Rae enjoys using terms like "we" and "team", partially as a way to endear himself to lifelong Liberals. Many Liberals were suspicious of Rae, which may account for the early leadership dismissals by many pundits. To Rae's credit he has mostly silenced the detractors, through a combination of institutional supporters and crafty rhetoric. The news of NDP donations couldn't come at a worse time, as I'm sure many Liberals are presently taking a second look at Rae. Expect rival camps to quitely whisper the charges, as ridings select delegates, killing the past weeks apparent "surge". This news is particuarly important because it speaks to Rae's loyalty, something which I am quickly learning is incredibly important in Liberal circles. This story is the equivalent of finding out that Dion drives a Hummer and dumps his old paint cans in the local tributary. The timing is horrible, let's see if this has legs, but I suspect it might.

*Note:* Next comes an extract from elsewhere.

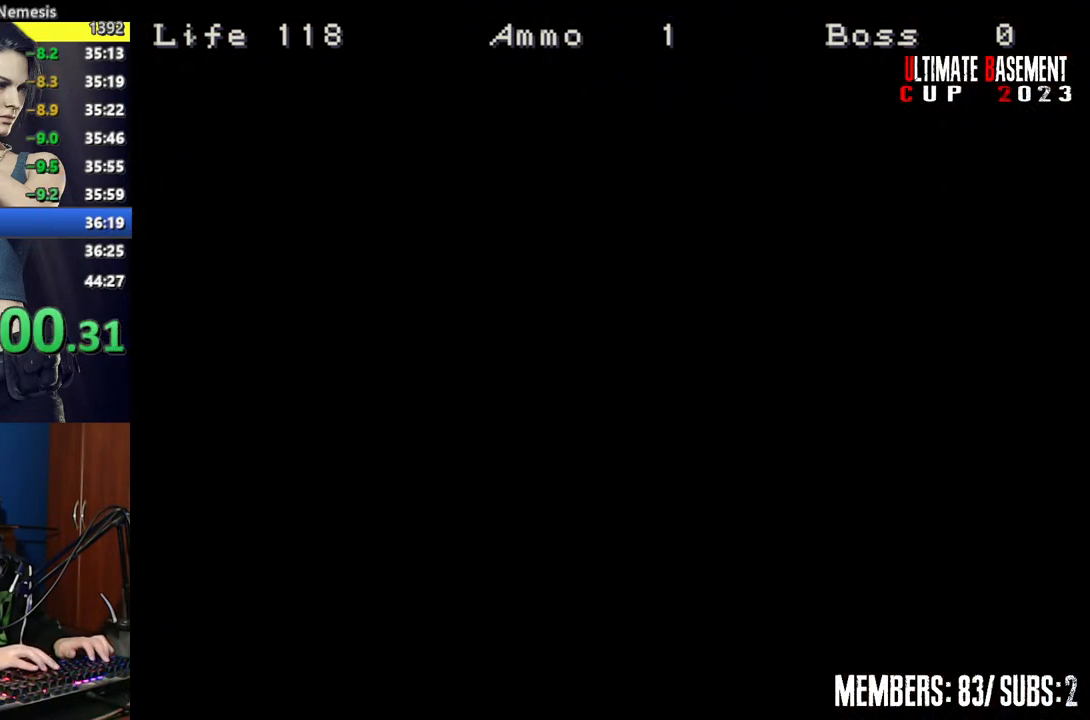
{"keys": ["shift", "w"], "events": [[50, "space", "up"], [234, "a", "down"], [467, "a", "up"]]}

Rae responds to the NDP donations:
In an interview Wednesday, Rae said he had no sign on his lawn. But he confirmed he did make small donations to three or four NDP candidates who were personal friends, as well as to several Liberals, including interim leader Bill Graham.

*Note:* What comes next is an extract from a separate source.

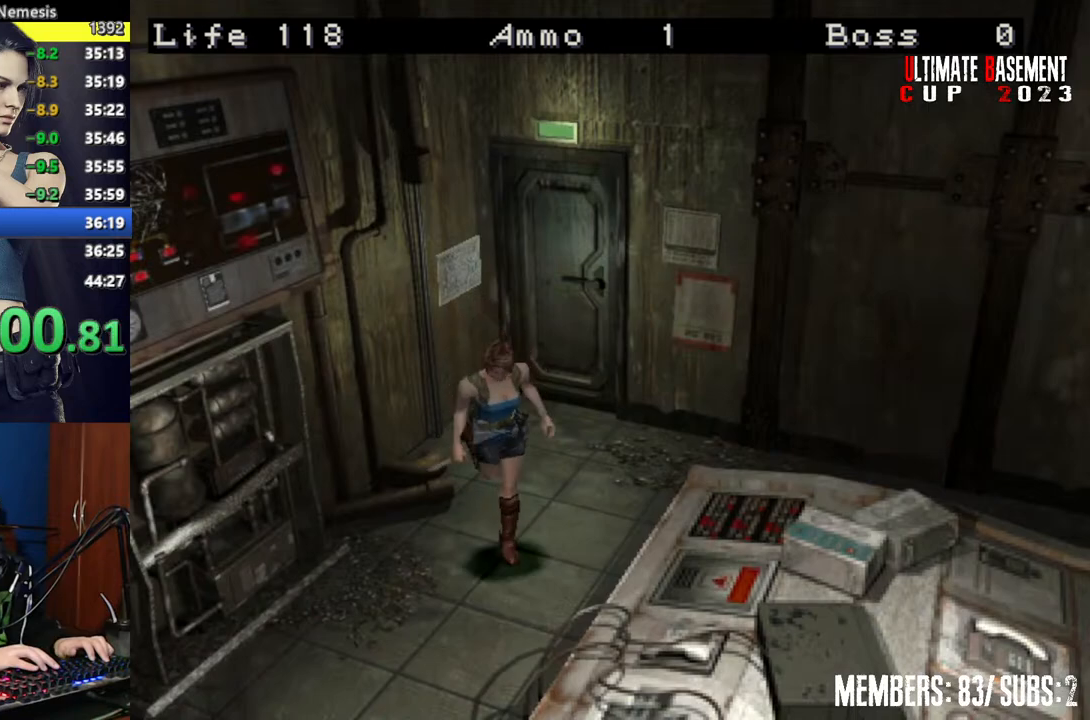
{"keys": ["shift", "w"], "events": [[250, "semicolon", "down"], [300, "a", "down"], [300, "semicolon", "up"], [384, "a", "up"], [434, "semicolon", "down"], [484, "semicolon", "up"]]}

He said he even gave money once to Hugh Segal, now a Conservative senator, for his ill-fated bid to lead the now-defunct Progressive Conservatives.
"I try to give generously to charity and I try to give generously or as well as I can during political campaigns to encourage good people to get into public life. It's something that I've always done," Rae said.
A search of party donations filed with Elections Canada, shows Rae gave $250 and $300 to two NDP candidates in last winter's election. He also gave two $250 donations to NDP candidates in the 2004 election.
In the last election, Rae also gave $300 each to Liberals Pierre Pettigrew and John Godfrey. An aide said Rae also gave money to Graham in early 2006, which has not yet been reported by Elections Canada, as well as small donations over the years to provincial Liberals in Ontario.